This afternoon I was invited to participate in the local tradition of gathering wild asparagus from the woods. Along the way I was happily distracted by vistas and old cars, kiwi plantations and wildflowers, young ferns and an ancestral springhouse which was built by my hostess’ family long ago to grow watercress and is now part of the nearest village’s patrimonie.

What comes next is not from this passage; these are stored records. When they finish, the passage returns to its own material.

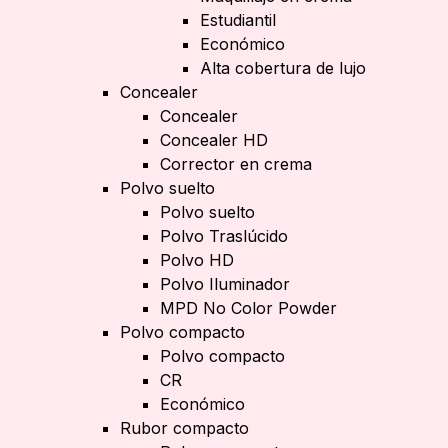
Estudiantil
Económico
Alta cobertura de lujo
Concealer
Concealer
Concealer HD
Corrector en crema
Polvo suelto
Polvo suelto
Polvo Traslúcido
Polvo HD
Polvo Iluminador
MPD No Color Powder
Polvo compacto
Polvo compacto
CR
Económico
Rubor compacto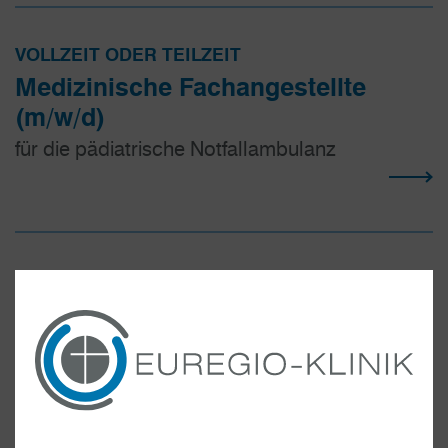
VOLLZEIT ODER TEILZEIT
Medizinische Fachangestellte
(m/w/d)
für die pädiatrische Notfallambulanz
VOLLZEIT
Medizinische Fachangestellte
(m/w/d)
für die Ambulanz der Gynäkologie /
Geburtshilfe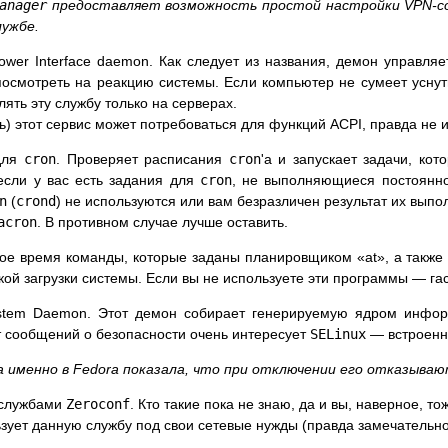
anager
предоставляет возможность простой настройки VPN-со
лужбе.
ower Interface daemon. Как следует из названия, демон управля
посмотреть на реакцию системы. Если компьютер не сумеет уснут
ять эту службу только на серверах.
ь) этот сервис может потребоваться для функций ACPI, правда не и
для
cron
. Проверяет расписания
cron
'а и запускает задачи, ко
если у вас есть задания для
cron
, не выполняющиеся постоян
n
(
crond
) не используются или вам безразличен результат их выпо
acron
. В противном случае лучше оставить.
ое время команды, которые заданы планировщиком «at», а также 
кой загрузки системы. Если вы не используете эти программы — гас
ystem Daemon. Этот демон собирает генерируемую ядром инфо
 сообщений о безопасности очень интересует
SELinux
— встроенн
 именно в Fedora показала, что при отключении его отказываю
 службами
Zeroconf
. Кто такие пока не знаю, да и вы, наверное, тож
зует данную службу под свои сетевые нужды (правда замечательно 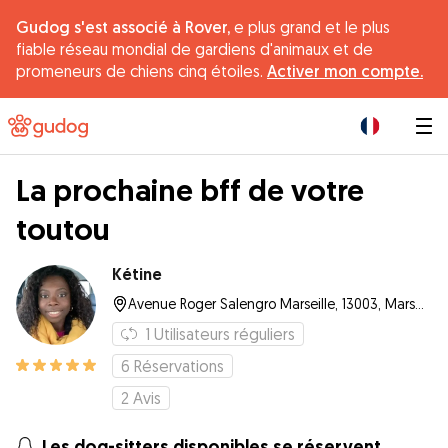
Gudog s'est associé à Rover,
e plus grand et le plus
fiable réseau mondial de gardiens d'animaux et de
promeneurs de chiens cinq étoiles.
Activer mon compte.
|
La prochaine bff de votre
toutou
Kétine
Avenue Roger Salengro Marseille, 13003, Marseille
1
Utilisateurs réguliers
6
Réservations
2
Avis
Les dog-sitters disponibles se réservent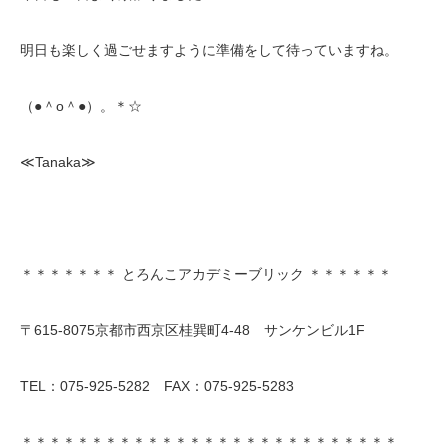
明日も楽しく過ごせますように準備をして待っていますね。
（●＾o＾●）。＊☆
≪Tanaka≫
＊＊＊＊＊＊＊ とろんこアカデミーブリック ＊＊＊＊＊＊
〒615-8075京都市西京区桂巽町4-48 サンケンビル1F
TEL：075-925-5282 FAX：075-925-5283
＊＊＊＊＊＊＊＊＊＊＊＊＊＊＊＊＊＊＊＊＊＊＊＊＊＊＊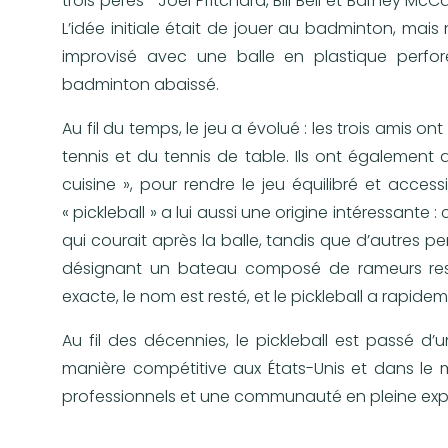
trois pères—Joel Pritchard, Bill Bell et Barney Mc
L’idée initiale était de jouer au badminton, mais
improvisé avec une balle en plastique perfor
badminton abaissé.
Au fil du temps, le jeu a évolué : les trois amis 
tennis et du tennis de table. Ils ont également 
cuisine », pour rendre le jeu équilibré et acce
« pickleball » a lui aussi une origine intéressante : 
qui courait après la balle, tandis que d’autres pen
désignant un bateau composé de rameurs restan
exacte, le nom est resté, et le pickleball a rapid
Au fil des décennies, le pickleball est passé d
manière compétitive aux États-Unis et dans le m
professionnels et une communauté en pleine exp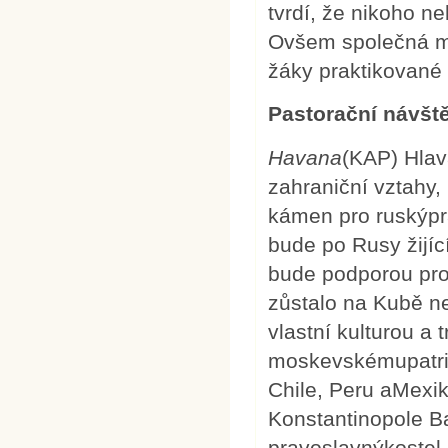
tvrdí, že nikoho n
Ovšem společná mo
žáky praktikované 
Pastorační návště
Havana
(KAP) Hlav
zahraniční vztahy, 
kámen pro ruskýpra
bude po Rusy žijí
bude podporou pro
zůstalo na Kubě n
vlastní kulturou a 
moskevskémupatriar
Chile, Peru aMexik
Konstantinopole B
pravoslavnýkostel.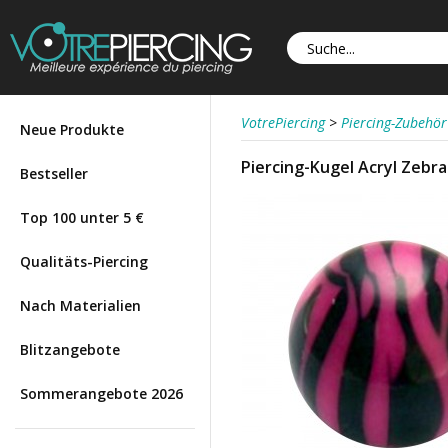
VotrePiercing
>
Piercing-Zubehör
Neue Produkte
Piercing-Kugel Acryl Zebra
Bestseller
Top 100 unter 5 €
Qualitäts-Piercing
Nach Materialien
Blitzangebote
Sommerangebote 2026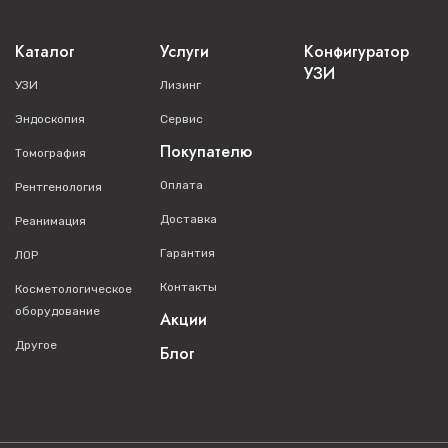
Каталог
Услуги
Конфигуратор
УЗИ
УЗИ
Лизинг
Эндоскопия
Сервис
Покупателю
Томография
Оплата
Рентгенология
Доставка
Реанимация
Гарантия
ЛОР
Контакты
Косметологическое
оборудование
Акции
Другое
Блог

By the time I got home with my haul of wild asparagus under one arm, I found under the other that I had also somehow managed to acquire an equally wild new bantam rooster from one of the neighbors, to the consternation of my most Loved One who greeted me at the door with a disapproving look. But he’ll get over it. Omelettes with fresh-picked spring greens are great at keeping the domestic peace, and the new bantam is a fabulous coq frissé with backbrushed feathers: The Las Vegas Showgirl of mini-chickens. I’m sure they’ll grow to love each other. The new rooster is already happily ensconced with us by the fire alongside the dog, who is loving the company. I won’t divulge to the poultry just yet what we are actually eating this evening with our wild asparagus…
I should add that there is some discussion among the locals about which is the actual asperge sauvage of the many similar edible plants in the woods this time of year. But I just picked what they told me today, and ended up with a heap of beautiful greens for our omelette. The taste of this particular tendril is fresh and springy, but not like asparagus at all. One older woman this afternoon whispered to me that the real thing, the wild plant that is in the actual asparagus family, is quite strong and that this tastes much better, real or not.
A true taste of French woodland spring: Bon appetit.